Agentic AI,
Application Security,
Artificial Intelligence & Machine Learning
Costanoa Ventures’ John Cowgill on Moving From Static Analysis to Runtime Defense
Artificial intelligence-generated code is progressing at an astonishing pace, presenting significant challenges for security teams that struggle to keep up. According to John Cowgill, a partner at Costanoa Ventures, the risks associated with this rapid development are transitioning from isolated line-level concerns to more systemic issues that encompass entire systems.
Cowgill emphasized that while contemporary AI coding models tend to produce code that is more secure at the individual line level, this improvement often conceals a more profound issue. Specifically, even if individual lines of code pass muster, the overall system can still be vulnerable, brittle, and insecure. This paradox raises essential questions about the safeguarding mechanisms currently in place. “We’re going to need to have dynamic analysis running at all times in application security,” he noted, underscoring the urgency of adapting to new realities in cybersecurity.
As he elaborated, Cowgill articulated a vision of a future marked by what he termed AI Security 2.0, contrasting it with the previous model, referred to as AI Security 1.0. In the earlier phase, security measures largely focused on perimeter defenses—utilizing prompt filtering and controlled large language models (LLMs) to serve as barriers against potential threats. However, the shift to AI Security 2.0 means continuously monitoring the activities of AI agents in real-time across various distributed systems. “This approach is vital for ensuring that security teams can effectively respond to vulnerabilities as they unfold,” he explained.
Cowgill recently shared these insights during a video interview with the Information Security Media Group at the prestigious RSAC Conference 2026, where he discussed several paramount themes. Among them was an alarming prediction that 2026 is shaping up to be the year of what he dubbed the “vulnpocalypse.” This term encapsulates the growing concern that as AI-generated code becomes more prevalent, so too do the vulnerabilities associated with it. He elaborated on this concept, suggesting that the sheer volume of new features and functionalities introduced by AI creates an ever-expanding attack surface for cybercriminals.
During the interview, Cowgill also touched upon the critical advantage AI agents can offer organizations when it comes to managing vulnerabilities. In contemporary cybersecurity landscape, AI agents can aid in the triage and prioritization of vulnerabilities, streamlining the process of identifying which issues need immediate attention. Eventually, the goal is for these agents to facilitate not just detection but also remediation, thus navigating a path toward a more secure future.
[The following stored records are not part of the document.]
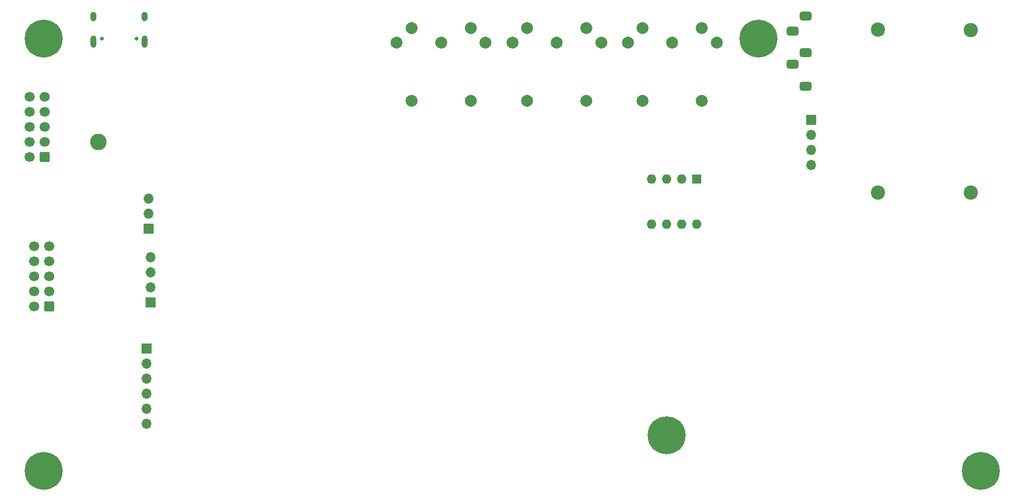
<source format=gbr>
%TF.GenerationSoftware,KiCad,Pcbnew,(6.0.0)*%
%TF.CreationDate,2023-05-12T18:21:32+02:00*%
%TF.ProjectId,main_func,6d61696e-5f66-4756-9e63-2e6b69636164,rev?*%
%TF.SameCoordinates,Original*%
%TF.FileFunction,Soldermask,Bot*%
%TF.FilePolarity,Negative*%
%FSLAX46Y46*%
G04 Gerber Fmt 4.6, Leading zero omitted, Abs format (unit mm)*
G04 Created by KiCad (PCBNEW (6.0.0)) date 2023-05-12 18:21:32*
%MOMM*%
%LPD*%
G01*
G04 APERTURE LIST*
G04 Aperture macros list*
%AMRoundRect*
0 Rectangle with rounded corners*
0 $1 Rounding radius*
0 $2 $3 $4 $5 $6 $7 $8 $9 X,Y pos of 4 corners*
0 Add a 4 corners polygon primitive as box body*
4,1,4,$2,$3,$4,$5,$6,$7,$8,$9,$2,$3,0*
0 Add four circle primitives for the rounded corners*
1,1,$1+$1,$2,$3*
1,1,$1+$1,$4,$5*
1,1,$1+$1,$6,$7*
1,1,$1+$1,$8,$9*
0 Add four rect primitives between the rounded corners*
20,1,$1+$1,$2,$3,$4,$5,0*
20,1,$1+$1,$4,$5,$6,$7,0*
20,1,$1+$1,$6,$7,$8,$9,0*
20,1,$1+$1,$8,$9,$2,$3,0*%
G04 Aperture macros list end*
%ADD10C,2.400000*%
%ADD11C,0.800000*%
%ADD12C,6.400000*%
%ADD13R,1.700000X1.700000*%
%ADD14O,1.700000X1.700000*%
%ADD15C,2.000000*%
%ADD16C,2.800000*%
%ADD17RoundRect,0.250000X0.600000X0.600000X-0.600000X0.600000X-0.600000X-0.600000X0.600000X-0.600000X0*%
%ADD18C,1.700000*%
%ADD19R,1.600000X1.600000*%
%ADD20O,1.600000X1.600000*%
%ADD21C,0.650000*%
%ADD22O,1.000000X2.100000*%
%ADD23O,1.000000X1.600000*%
%ADD24RoundRect,0.375000X-0.625000X0.375000X-0.625000X-0.375000X0.625000X-0.375000X0.625000X0.375000X0*%
G04 APERTURE END LIST*
D10*
%TO.C,C10*%
X211370000Y-48520000D03*
X211370000Y-76020000D03*
%TD*%
D11*
%TO.C,H4*%
X213000000Y-120600000D03*
X215400000Y-123000000D03*
X211302944Y-124697056D03*
X213000000Y-125400000D03*
X214697056Y-121302944D03*
X210600000Y-123000000D03*
X214697056Y-124697056D03*
X211302944Y-121302944D03*
D12*
X213000000Y-123000000D03*
%TD*%
D13*
%TO.C,J9*%
X72300000Y-102325000D03*
D14*
X72300000Y-104865000D03*
X72300000Y-107405000D03*
X72300000Y-109945000D03*
X72300000Y-112485000D03*
X72300000Y-115025000D03*
%TD*%
D10*
%TO.C,C11*%
X195680000Y-48440000D03*
X195680000Y-75940000D03*
%TD*%
D15*
%TO.C,U8*%
X129500000Y-50700000D03*
X122000000Y-50700000D03*
X114500000Y-50700000D03*
X127000000Y-48200000D03*
X117000000Y-48200000D03*
X117000000Y-60500000D03*
X127000000Y-60500000D03*
%TD*%
D11*
%TO.C,H2*%
X53302944Y-121302944D03*
X55000000Y-120600000D03*
X57400000Y-123000000D03*
X53302944Y-124697056D03*
X52600000Y-123000000D03*
X55000000Y-125400000D03*
D12*
X55000000Y-123000000D03*
D11*
X56697056Y-124697056D03*
X56697056Y-121302944D03*
%TD*%
D12*
%TO.C,H1*%
X55000000Y-50000000D03*
D11*
X53302944Y-48302944D03*
X56697056Y-51697056D03*
X53302944Y-51697056D03*
X56697056Y-48302944D03*
X55000000Y-47600000D03*
X57400000Y-50000000D03*
X52600000Y-50000000D03*
X55000000Y-52400000D03*
%TD*%
D16*
%TO.C,TP3*%
X64200000Y-67450000D03*
%TD*%
D15*
%TO.C,U10*%
X149000000Y-50700000D03*
X141500000Y-50700000D03*
X134000000Y-50700000D03*
X146500000Y-48200000D03*
X136500000Y-48200000D03*
X136500000Y-60500000D03*
X146500000Y-60500000D03*
%TD*%
D17*
%TO.C,J2*%
X55902500Y-95171000D03*
D18*
X53362500Y-95171000D03*
X55902500Y-92631000D03*
X53362500Y-92631000D03*
X55902500Y-90091000D03*
X53362500Y-90091000D03*
X55902500Y-87551000D03*
X53362500Y-87551000D03*
X55902500Y-85011000D03*
X53362500Y-85011000D03*
%TD*%
D11*
%TO.C,H5*%
X173802944Y-51697056D03*
X175500000Y-52400000D03*
X173802944Y-48302944D03*
D12*
X175500000Y-50000000D03*
D11*
X177900000Y-50000000D03*
X175500000Y-47600000D03*
X177197056Y-48302944D03*
X177197056Y-51697056D03*
X173100000Y-50000000D03*
%TD*%
D15*
%TO.C,U9*%
X168500000Y-50700000D03*
X161000000Y-50700000D03*
X153500000Y-50700000D03*
X166000000Y-48200000D03*
X156000000Y-48200000D03*
X156000000Y-60500000D03*
X166000000Y-60500000D03*
%TD*%
D19*
%TO.C,U5*%
X165120000Y-73710000D03*
D20*
X162580000Y-73710000D03*
X160040000Y-73710000D03*
X157500000Y-73710000D03*
X157500000Y-81330000D03*
X160040000Y-81330000D03*
X162580000Y-81330000D03*
X165120000Y-81330000D03*
%TD*%
D11*
%TO.C,H3*%
X157600000Y-117000000D03*
X158302944Y-115302944D03*
D12*
X160000000Y-117000000D03*
D11*
X160000000Y-119400000D03*
X161697056Y-118697056D03*
X162400000Y-117000000D03*
X158302944Y-118697056D03*
X160000000Y-114600000D03*
X161697056Y-115302944D03*
%TD*%
D21*
%TO.C,J1*%
X70590000Y-49950000D03*
X64810000Y-49950000D03*
D22*
X72020000Y-50480000D03*
D23*
X63380000Y-46300000D03*
X72020000Y-46300000D03*
D22*
X63380000Y-50480000D03*
%TD*%
D13*
%TO.C,J5*%
X73000000Y-94530000D03*
D14*
X73000000Y-91990000D03*
X73000000Y-89450000D03*
X73000000Y-86910000D03*
%TD*%
D24*
%TO.C,J4*%
X183485000Y-46200000D03*
X181285000Y-48700000D03*
X183485000Y-58000000D03*
X181285000Y-54300000D03*
X183485000Y-52400000D03*
%TD*%
D17*
%TO.C,J3*%
X55097500Y-69980000D03*
D18*
X52557500Y-69980000D03*
X55097500Y-67440000D03*
X52557500Y-67440000D03*
X55097500Y-64900000D03*
X52557500Y-64900000D03*
X55097500Y-62360000D03*
X52557500Y-62360000D03*
X55097500Y-59820000D03*
X52557500Y-59820000D03*
%TD*%
D13*
%TO.C,J6*%
X184430000Y-63690000D03*
D14*
X184430000Y-66230000D03*
X184430000Y-68770000D03*
X184430000Y-71310000D03*
%TD*%
D13*
%TO.C,SW1*%
X72675000Y-82075000D03*
D14*
X72675000Y-79535000D03*
X72675000Y-76995000D03*
%TD*%
M02*

</source>
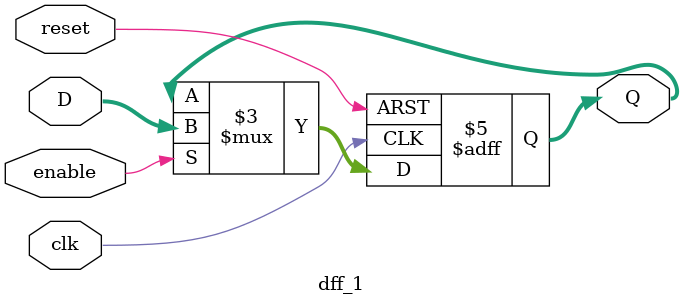
<source format=v>
module dff_1(
    input wire [31:0] D,
    input wire clk,
    input wire reset,
    input wire enable,
    output reg [31:0] Q
);
always@(posedge clk or negedge reset) begin
    if(!reset) Q <= 0;
    else begin
        if(enable) Q <= D;
    end
end
endmodule

</source>
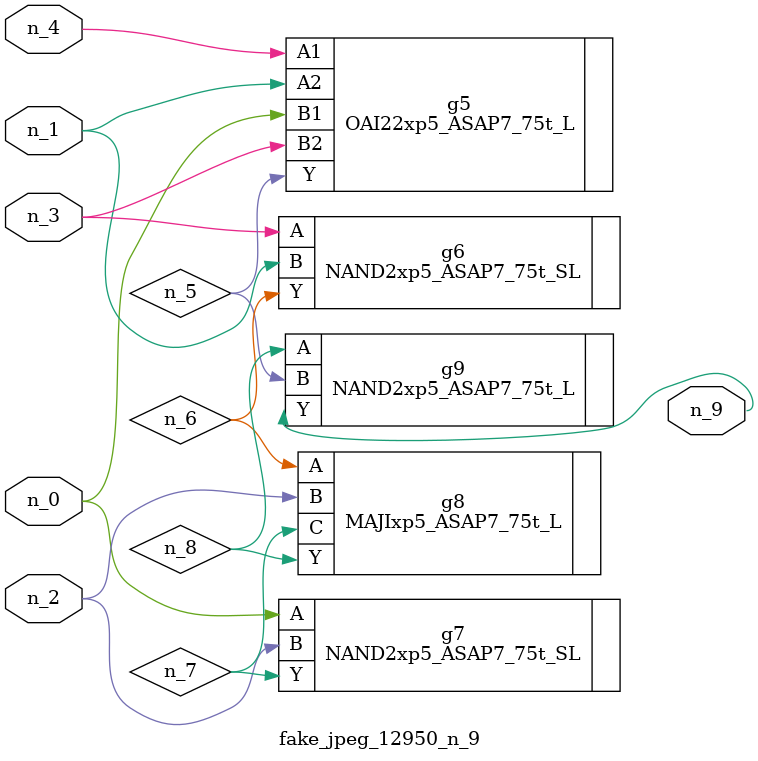
<source format=v>
module fake_jpeg_12950_n_9 (n_3, n_2, n_1, n_0, n_4, n_9);

input n_3;
input n_2;
input n_1;
input n_0;
input n_4;

output n_9;

wire n_8;
wire n_6;
wire n_5;
wire n_7;

OAI22xp5_ASAP7_75t_L g5 ( 
.A1(n_4),
.A2(n_1),
.B1(n_0),
.B2(n_3),
.Y(n_5)
);

NAND2xp5_ASAP7_75t_SL g6 ( 
.A(n_3),
.B(n_1),
.Y(n_6)
);

NAND2xp5_ASAP7_75t_SL g7 ( 
.A(n_0),
.B(n_2),
.Y(n_7)
);

MAJIxp5_ASAP7_75t_L g8 ( 
.A(n_6),
.B(n_2),
.C(n_7),
.Y(n_8)
);

NAND2xp5_ASAP7_75t_L g9 ( 
.A(n_8),
.B(n_5),
.Y(n_9)
);


endmodule
</source>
Looking toward the horizon, Cowgill identified what it would take for a new class of AI-driven detection and response vendors to carve a niche in the burgeoning runtime security market. He posited that companies must focus on innovating solutions that can keep pace with the rapid developments in AI technologies while also addressing the intricacies of runtime environments, which are often complex and specific to individual organizations.
John Cowgill leads the cybersecurity practice at Costanoa Ventures, where he invests in technologies that integrate applied AI with national security. Prior to this role, he gained significant experience as a consultant at McKinsey & Company, where he provided advisory services to various sectors, including consumer goods, healthcare, and technology. It’s clear that his insights into the future of application security and AI-driven solutions will have long-lasting implications in the industry.